Document excerpt:
========
With the tourist season almost over, we ask if he is concerned for the immediate future. “Why should I be”, he asks? “Our needs are simple. This job is nice and a diversion, but it is not something I really need. Everything that I really need I get from the jungle, or from my farm.”
It reminds me of the story of the man who worked hard all of his life so that he could retire to an island and spend his days fishing; while the people who already lived on the island already had that life-style, without the hard work he had to put in beforehand. Carlos is very much aware of the treasure of a lifestyle that he lives everyday.
We reach the river and jump-in and onto our tubes. We hook together, feet to armpits. Carlos tucks his feet in the front of my tube and backwards begins pulling us down the river, moving with the current. In the caves we hear before we see. There are strange echoes, laughter from the other groups ahead. He tells us stories of other cave floaters getting stuck behind curves and in eddies, hollering to get out. We turn off our headlamps surrounded by blackness, the drip of water from stalactites; the weird sound of water against water, rock and things unknown. He tells us how the ancient Mayan priests used to go into the caves to collect that holy water and their belief that the caves were entrances to the underworld.
========
Stored data:
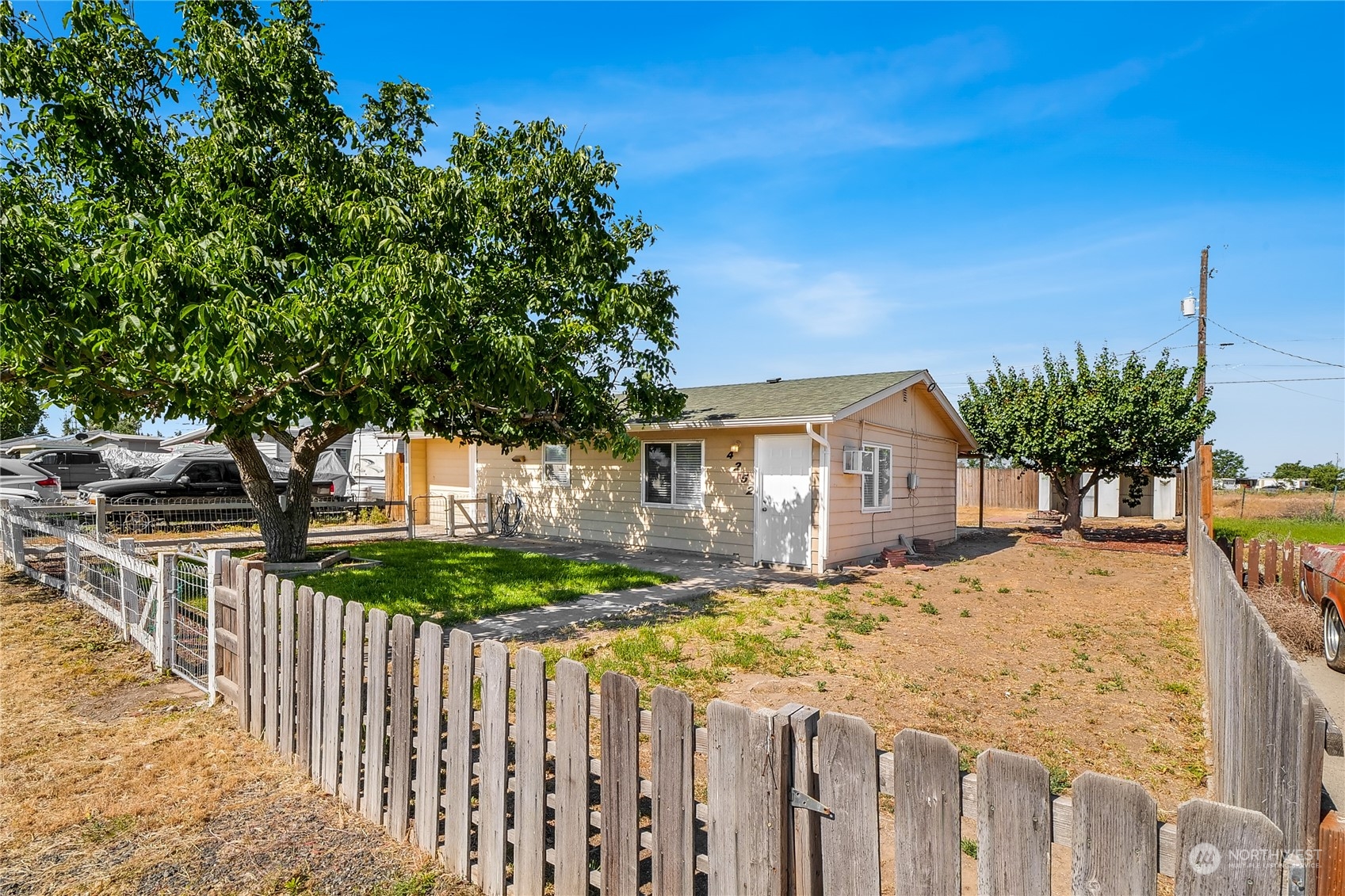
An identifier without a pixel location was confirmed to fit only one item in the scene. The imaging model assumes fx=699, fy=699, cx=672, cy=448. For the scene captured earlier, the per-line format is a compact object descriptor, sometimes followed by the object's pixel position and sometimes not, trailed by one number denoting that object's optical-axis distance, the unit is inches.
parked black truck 631.8
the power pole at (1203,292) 729.6
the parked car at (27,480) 658.2
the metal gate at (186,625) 203.8
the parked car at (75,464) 945.5
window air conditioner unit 476.7
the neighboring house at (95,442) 1074.7
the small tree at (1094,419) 599.2
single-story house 463.5
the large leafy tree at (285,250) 229.0
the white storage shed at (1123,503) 980.6
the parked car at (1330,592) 238.8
========
Prompt 1: Repeat everything in the cave tubing passage from "It reminds me" down to "he lives everyday.".
Prompt 2:
Answer these questions using the cave tubing passage.
(a) Where does Carlos say he gets everything he really needs?
(b) How do the floaters hook their tubes together?
(c) What did the ancient Mayan priests go into the caves to collect?
The stored data lines aren't needed for anything here.

Your response 1:
It reminds me of the story of the man who worked hard all of his life so that he could retire to an island and spend his days fishing; while the people who already lived on the island already had that life-style, without the hard work he had to put in beforehand. Carlos is very much aware of the treasure of a lifestyle that he lives everyday.

Your response 2:
(a) From the jungle or from his farm.
(b) Feet to armpits.
(c) Holy water.